CODE19: A 72-hour hackathon to find solutions to COVID-19 challenges

COVID-19 requires a new set of ideas and mitigation strategies: Organisers

HEALTH-CORONAVIRUS/GERMANY [File] The hackathon is being organised by the Motwani Jadeja Foundation and HackerEarth | Reuters

Starting Friday evening, a 72-hour online hackathon event called 'CODE19' is being organised to find solutions to India’s challenges against the menace of COVID-19. The event is aimed at encouraging participants to collaborate with mentors, subject matter specialists, data sources and a network of collaborators to find solutions against the coronavirus pandemic. The online hackathon also aims to create open-source projects that may help solve the problems of the current COVID-19 crisis in India.

Interestingly, through this hackathon, individuals will be able to participate from their homes and can  carry a prize money worth $10,000. It is being organised by the Motwani Jadeja Foundation and HackerEarth that provides enterprise software solutions to different organisations. The hackathon is expected to result in open source prototypes that can be developed quickly and applied in day-to-day life. 

“Less than 3.5 per cent of India's GDP is spent on healthcare. All new crises such as COVID-19 requires a new set of ideas and mitigation strategies. Hence we are aiming at a collective responsibility to put our brains together to come up with new ideas and solutions to fight the virus. This hackathon can be a perfect platform to bring expert minds together. The hackathon will result in working on solutions through brainstorming, ideation, wireframes, designs, developments and prototype testing,” explained Asha Jadeja Motwani, the Founder of Motwani Jadeja Foundation. 

The CODE 19 hackathon will have multiple themes. There would be themes such as medical treatment and testing wherein participants will come up with technical solutions for reducing the severity of symptoms of COVID-19. This would also focus on testing and delivery of essential services and also to build IoT (Internet of Things)-enabled digital assistants for surgeons, patients, and the likes throughout a patient's journey. For instance, this will involve building dashboard and reporting tools for patient data monitoring or data backend decision-maker for surgeons with features like care plans, healing time estimation, patient feedback, or customised counseling for patients. 

Besides this, there would be themes such as travel and tourism that would try to analyse the impact of COVID-19 lockdown on the tourism and the travel industry. This theme will aim to build a predictive analytics model or a product to help the aviation industry or customers on ways to handle the COVID-19 crisis. This will also aim at building a travel dashboard that gives feedback or updates about travel safety, on-boarding the safest route, nearest hospitals, prompt measures to be followed in emergency cases or other infographics.

Additionally, there would be themes focused around mitigation of the virus and building solutions to enable isolation and social distancing and use technology to enable effective supply chain management of protective equipment like masks, sanitizers, etc to the general population as well as to the medical community. There would also be themes around welfare and awareness, R&D, education and awareness etc. 

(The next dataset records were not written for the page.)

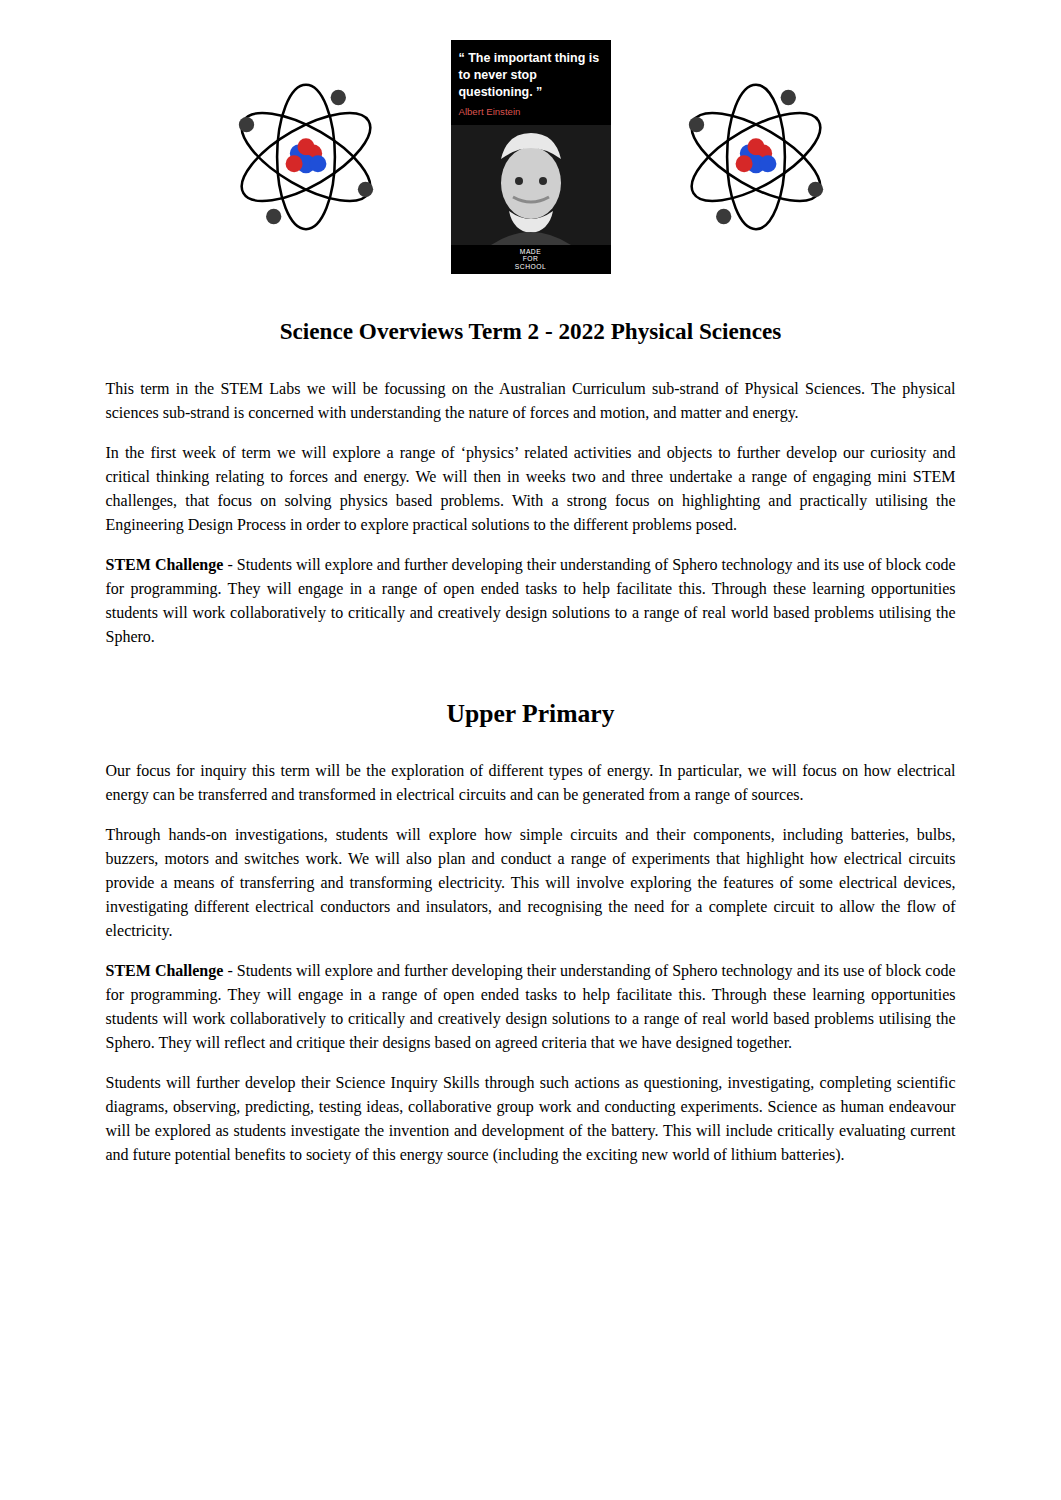“ The important thing is to never stop questioning. ”
Albert Einstein
MADE
FOR
SCHOOL
Science Overviews Term 2 - 2022 Physical Sciences
This term in the STEM Labs we will be focussing on the Australian Curriculum sub-strand of Physical Sciences. The physical sciences sub-strand is concerned with understanding the nature of forces and motion, and matter and energy.
In the first week of term we will explore a range of ‘physics’ related activities and objects to further develop our curiosity and critical thinking relating to forces and energy. We will then in weeks two and three undertake a range of engaging mini STEM challenges, that focus on solving physics based problems. With a strong focus on highlighting and practically utilising the Engineering Design Process in order to explore practical solutions to the different problems posed.
STEM Challenge - Students will explore and further developing their understanding of Sphero technology and its use of block code for programming. They will engage in a range of open ended tasks to help facilitate this. Through these learning opportunities students will work collaboratively to critically and creatively design solutions to a range of real world based problems utilising the Sphero.
Upper Primary
Our focus for inquiry this term will be the exploration of different types of energy. In particular, we will focus on how electrical energy can be transferred and transformed in electrical circuits and can be generated from a range of sources.
Through hands-on investigations, students will explore how simple circuits and their components, including batteries, bulbs, buzzers, motors and switches work. We will also plan and conduct a range of experiments that highlight how electrical circuits provide a means of transferring and transforming electricity. This will involve exploring the features of some electrical devices, investigating different electrical conductors and insulators, and recognising the need for a complete circuit to allow the flow of electricity.
STEM Challenge - Students will explore and further developing their understanding of Sphero technology and its use of block code for programming. They will engage in a range of open ended tasks to help facilitate this. Through these learning opportunities students will work collaboratively to critically and creatively design solutions to a range of real world based problems utilising the Sphero. They will reflect and critique their designs based on agreed criteria that we have designed together.
Students will further develop their Science Inquiry Skills through such actions as questioning, investigating, completing scientific diagrams, observing, predicting, testing ideas, collaborative group work and conducting experiments. Science as human endeavour will be explored as students investigate the invention and development of the battery. This will include critically evaluating current and future potential benefits to society of this energy source (including the exciting new world of lithium batteries).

There would also be a theme focused around  open innovation for COVID-19 that would propose technologies, innovative solutions, bioinformatics, datasets, apps for diagnosis that can be leveraged for strengthening the fight against the disease. This would involve building a platform for connecting vulnerable, at-risk people with volunteers via a call center and task dispatch app to prevent further isolation and loneliness. 

In order to participate, one will need to sign up on www.code19.in. There is no age criteria for a participant. This hackathon is open for participants from across the world and the number of participants per team is unlimited. The participants will need to upload a video of their pitch and demo (of maximum 2 minutes). 

The organisers are expecting that the project is well-documented and each one should be able to test the project and be able to develop it or build on it. There will be open voting at the end along with a jury to assess the most interesting projects. The event will also have a few online sessions, including talks with business leaders to keep the participants inspired. The winners would be announced at 9 pm on April 14. The organisers are expecting around 3,000 participants in the hackathon.